**Excerpt:**
++++++++
[ClusterLabs] make promoted follow promoted resource ?

lejeczek peljasz at yahoo.co.uk
Sun Nov 26 13:11:29 EST 2023



On 26/11/2023 17:44, Andrei Borzenkov wrote:
> On 26.11.2023 12:32, lejeczek via Users wrote:
>> Hi guys.
>>
>> With these:
>>
>> -> $ pcs resource status REDIS-6381-clone
>>     * Clone Set: REDIS-6381-clone [REDIS-6381] (promotable):
>>       * Promoted: [ ubusrv2 ]
>>       * Unpromoted: [ ubusrv1 ubusrv3 ]
>>
>> -> $ pcs resource status PGSQL-PAF-5433-clone
>>     * Clone Set: PGSQL-PAF-5433-clone [PGSQL-PAF-5433]
>> (promotable):
>>       * Promoted: [ ubusrv1 ]
>>       * Unpromoted: [ ubusrv2 ubusrv3 ]
>>
>> -> $ pcs constraint ref REDIS-6381-clone
>> Resource: REDIS-6381-clone
>>     
>> colocation-REDIS-6381-clone-PGSQL-PAF-5433-clone-INFINITY
>>
>> basically promoted Redis should follow promoted pgSQL but
>> it's not happening, usually it does.
>> I presume pcs/cluster does something internally which
>> results in disobeying/ignoring that _colocation_ constraint
>> for these resources.
>> I presume scoring might play a role:
>>     REDIS-6385-clone with PGSQL-PAF-5435-clone (score:1001)
>> (rsc-role:Master) (with-rsc-role:Master)
>> but usually, that scoring works, only "now" it does not.
>> Any comments I appreciate much.
>> thanks, L.
>>
>> I looked at pamaker log - snippet below after
>> REDIS-6381-clone re-enabled - but cannot see explanation for
>> this.
>> ...
>>    notice: Calculated transition 110, saving inputs in
>> /var/lib/pacemaker/pengine/pe-input-3729.bz2
>>    notice: Transition 110 (Complete=0, Pending=0, Fired=0,
>> Skipped=0, Incomplete=0,
>> Source=/var/lib/pacemaker/pengine/pe-input-3729.bz2): 
>> Complete
>>    notice: State transition S_TRANSITION_ENGINE -> S_IDLE
>>    notice: State transition S_IDLE -> S_POLICY_ENGINE
>>    notice: Actions: Start      REDIS-6381:0
>> (                        ubusrv2 )
>>    notice: Actions: Start      REDIS-6381:1
>> (                        ubusrv3 )
>>    notice: Actions: Start      REDIS-6381:2
>> (                        ubusrv1 )
>>    notice: Calculated transition 111, saving inputs in
>> /var/lib/pacemaker/pengine/pe-input-3730.bz2
>>    notice: Initiating start operation REDIS-6381_start_0
>> locally on ubusrv2
>>    notice: Requesting local execution of start operation for
>> REDIS-6381 on ubusrv2
>> (to redis) root on none
>> pam_unix(su:session): session opened for user redis(uid=127)
++++++++
**Request 1:** In the ClusterLabs thread, which node holds the promoted instance of PGSQL-PAF-5433-clone?
**Request 2:** Pick up the ClusterLabs thread on Redis and pgSQL promotion right after its last line.
The data that follow are not needed.
++++++++
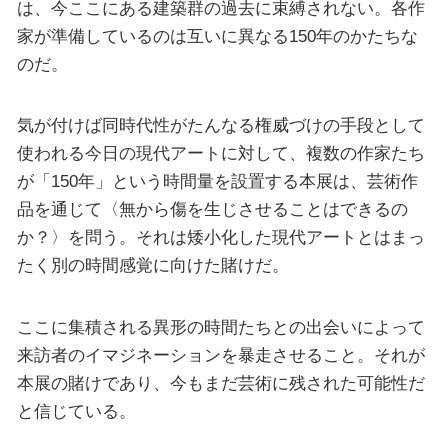
は、今ここにある建築群の過去に束縛されない。各作
家が準備しているのは互いに異なる150年のかたちな
のだ。
気が付けば同時代性がたんなる権威づけの手段として
使われる今日の現代アートに対して、複数の作家たち
が「150年」という時間量を設置する本展は、芸術作
品を通じて〈無から傷を生じさせることはできるの
か？〉を問う。それは矮小化した現代アートとはまっ
たく別の時間感覚に向けた賭けだ。
ここに集積される異形の時間たちとの出会いによって
来訪者のイマジネーションを暴走させること。それが
本展の賭けであり、今もまだ芸術に残された可能性だ
と信じている。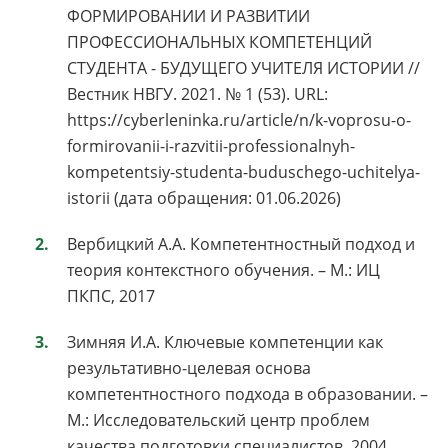
ФОРМИРОВАНИИ И РАЗВИТИИ
ПРОФЕССИОНАЛЬНЫХ КОМПЕТЕНЦИЙ
СТУДЕНТА - БУДУЩЕГО УЧИТЕЛЯ ИСТОРИИ //
Вестник НВГУ. 2021. № 1 (53). URL:
https://cyberleninka.ru/article/n/k-voprosu-o-
formirovanii-i-razvitii-professionalnyh-
kompetentsiy-studenta-buduschego-uchitelya-
istorii (дата обращения: 01.06.2026)
Вербицкий А.А. Компетентностный подход и
теория контекстного обучения. – М.: ИЦ
ПКПС, 2017
Зимняя И.А. Ключевые компетенции как
результативно-целевая основа
компетентностного подхода в образовании. –
М.: Исследовательский центр проблем
качества подготовки специалистов, 2004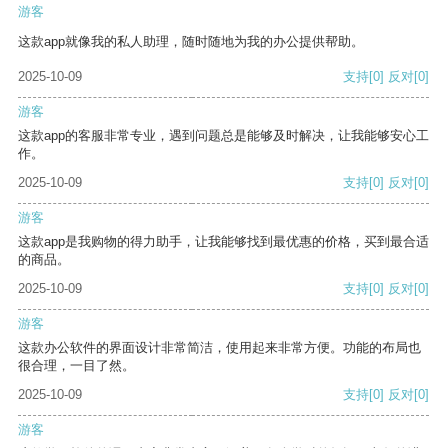
游客
这款app就像我的私人助理，随时随地为我的办公提供帮助。
2025-10-09
支持
[0]
反对
[0]
游客
这款app的客服非常专业，遇到问题总是能够及时解决，让我能够安心工
作。
2025-10-09
支持
[0]
反对
[0]
游客
这款app是我购物的得力助手，让我能够找到最优惠的价格，买到最合适
的商品。
2025-10-09
支持
[0]
反对
[0]
游客
这款办公软件的界面设计非常简洁，使用起来非常方便。功能的布局也
很合理，一目了然。
2025-10-09
支持
[0]
反对
[0]
游客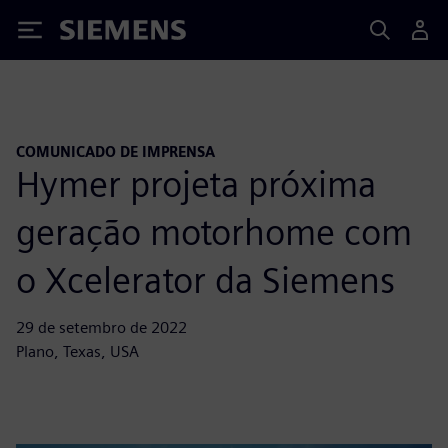
Siemens
COMUNICADO DE IMPRENSA
Hymer projeta próxima
geração motorhome com
o Xcelerator da Siemens
29 de setembro de 2022
Plano, Texas, USA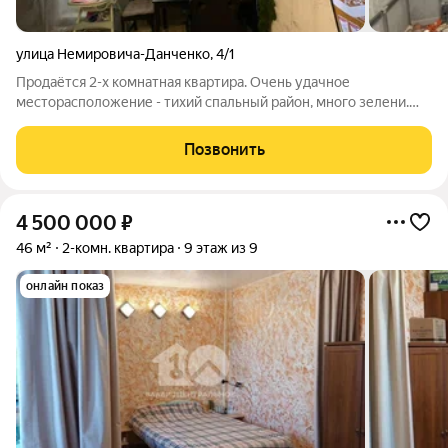
улица Немировича-Данченко
,
4/1
Продаётся 2-х комнатная квартира. Очень удачное
месторасположение - тихий спальный район, много зелени.
Развита инфраструктура- школы, детские сады, магазины,
спорт площадка, детские игровые зоны. В шаговой
Позвонить
доступности все сетевые продуктовые
4 500 000
₽
46 м²
2-комн. квартира
9 этаж из 9
онлайн показ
++++++++
**Answer 1:** ubusrv1

**Answer 2:**
>> by (uid=0)
>> pam_sss(su:session): Request to sssd failed. Connection 
>> refused
>> pam_unix(su:session): session closed for user redis
>> pam_sss(su:session): Request to sssd failed. Connection 
>> refused
>>    notice: Setting master-REDIS-6381[ubusrv2]: (unset) -> 
>> 1000
>
> This is the only line that sets master score, so 
> apparently ubusrv2 is the only node where your clone *can* 
> be promoted. Whether pacemaker is expected to fail this 
> operation because it violates constraint I do not know.
>
>>    notice: Transition 111 aborted by
>> status-2-master-REDIS-6381 doing create
>> master-REDIS-6381=1000: Transient attribute change
>> INFO: demote: Setting master to 'no-such-master'
>>    notice: Result of start operation for REDIS-6381 on
>> ubusrv2: ok
>>    notice: Transition 111 (Complete=4, Pending=0, Fired=0,
>> Skipped=1, Incomplete=14,
>> Source=/var/lib/pacemaker/pengine/pe-input-3730.bz2): 
>> Stopped
>>    notice: Actions: Promote    REDIS-6381:0         (
>> Unpromoted -> Promoted ubusrv2 )
>>    notice: Actions: Start      REDIS-6381:1
>> (                        ubusrv1 )
>>    notice: Actions: Start      REDIS-6381:2
>> (                        ubusrv3 )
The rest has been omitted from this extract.